2016/17 Awards Ceremony: With Keynote by David Constantine
View the photo gallery from our Awards Ceremony on our Facebook page
21 June 2017: the hottest June day in Britain in over 40 years, and much more significantly, the day of ‘Designing our Futures: 2017 RSA Student Design Awards Ceremony’. Award winners, judges, industry partners and friends eschewed the evening sun and instead made their way to RSA House in London to enjoy something even better – a celebration of the 2017 Awards (our 93rd year!) and design for social impact.
The 2017 Award Winners arrived ahead of the main Awards Ceremony for a packed afternoon hearing more about the RSA Fellowship, meeting a panel of RSA Student Design Awards Alumni, and participating in an ‘industry insights’ session with designers from different sectors and disciplines.
By 6:30pm the RSA’s historic Great Room had filled to the brim with guests for the Awards Ceremony. Our keynote speaker David Constantine MBE, who won an RSA Student Design Award in 1990, received the RSA Bicentenary Medal in 2010 for his outstanding contribution to the advancement of design in industry and society through his mobility charity Motivation, and this past year chaired the judging panel for our #HackOnWheels challenge.
David captivated the audience with his personal journey, speaking candidly about an accident in 1982 that left him wheelchair dependent for life, and ultimately led to his passion for design and enrollment on the Industrial Design MA at the Royal College of Art in 1988. It was whilst studying there that David won an RSA Student Design Award for his redesign of the camera bag for people with disabilities, and also won another competition brief for his design of a wheelchair for people living in developing countries. David and his project partner Simon Gue used the prize money to travel to Bangladesh. Not long after they completed their studies, The Centre for the Rehabilitation of the Paralysed in Bangladesh invited them back, and the first Motivation project was born. Fast forward to today and Motivation, the mobility charity that David co-founded and continues to lead, has transformed the lives of tens of thousands of people with mobility disabilities around the world. David and his team currently supply 12,000 wheelchairs every year that are suited to the disability, needs and environment of people living in developing regions, and crucially, they also deliver the training and support users need to be healthy, confident and included in society.

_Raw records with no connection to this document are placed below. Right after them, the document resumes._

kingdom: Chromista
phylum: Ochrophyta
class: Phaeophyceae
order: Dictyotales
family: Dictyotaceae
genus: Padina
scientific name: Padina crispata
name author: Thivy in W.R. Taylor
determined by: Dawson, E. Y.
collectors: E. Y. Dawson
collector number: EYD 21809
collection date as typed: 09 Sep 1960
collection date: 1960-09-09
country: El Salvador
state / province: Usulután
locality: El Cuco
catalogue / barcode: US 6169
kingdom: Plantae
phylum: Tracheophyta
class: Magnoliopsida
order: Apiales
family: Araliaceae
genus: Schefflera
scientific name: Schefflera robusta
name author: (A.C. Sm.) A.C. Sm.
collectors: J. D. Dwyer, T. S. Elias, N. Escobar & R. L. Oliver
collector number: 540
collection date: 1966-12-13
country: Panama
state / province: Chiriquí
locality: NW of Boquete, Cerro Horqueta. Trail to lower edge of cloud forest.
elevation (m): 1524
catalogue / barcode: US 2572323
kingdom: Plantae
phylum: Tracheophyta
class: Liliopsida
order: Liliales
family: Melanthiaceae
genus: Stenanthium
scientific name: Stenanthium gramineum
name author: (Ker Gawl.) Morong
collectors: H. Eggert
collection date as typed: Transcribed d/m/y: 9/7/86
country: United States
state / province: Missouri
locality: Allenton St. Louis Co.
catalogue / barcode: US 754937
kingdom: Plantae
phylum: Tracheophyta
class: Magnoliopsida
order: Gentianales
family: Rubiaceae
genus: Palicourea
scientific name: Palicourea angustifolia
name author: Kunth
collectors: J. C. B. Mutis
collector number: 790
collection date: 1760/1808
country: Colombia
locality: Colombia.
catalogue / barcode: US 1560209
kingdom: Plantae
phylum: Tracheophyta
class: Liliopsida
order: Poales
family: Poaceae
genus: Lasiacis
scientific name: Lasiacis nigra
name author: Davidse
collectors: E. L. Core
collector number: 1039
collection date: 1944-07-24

David’s speech was met with rapturous applause, and next Clive Grinyer opened the presentation of the awards. Clive won an RSA Student Design Award in 1982, is now Service Design Director at Barclays bank, and is a valued member of the RSA’s Design Advisory Board. Clive announced the winners and they took to the stage to receive their physical 'stepping stone' awards (designed by RDI Robin Levien) from David as their projects lit up the big screen. Once the final award had been handed out, Clive – who spent the whole afternoon ahead of the Awards Ceremony with the 2017 winners – ended with a message to them: “It’s been inspirational seeing your talent and ability to apply design to such a diverse range of complex challenges. It’s been a total joy talking to you throughout the day.”
With the last award handed out and formal proceedings over, the celebrations continued over a drinks reception downstairs until the RSA closed its doors. The full Awards Ceremony is available to watch via YouTube on RSA Replay, and see the hashtag #RSAdesign for Twitter activity.
The Awards Ceremony brought the 2016/17 RSA Student Design Awards programme to a close, and over the next few weeks we’ll be mostly preparing for the launch of our 2017/18 Awards. The new briefs will be released online in August, and our London Launch and Briefing Event will take place at the RSA on 26th September 2017 – make sure to save the date, and sign up to our newsletter via our home page to receive event updates and invitations from us.
So to wrap things up for 2017/18, all that remains to be said is another massive congratulations to all of this year’s winners and finalists, and a huge thanks to all of the industry partners, judges, university tutors and participants who’ve made this, our 93rd year, such a fantastic success – thank you!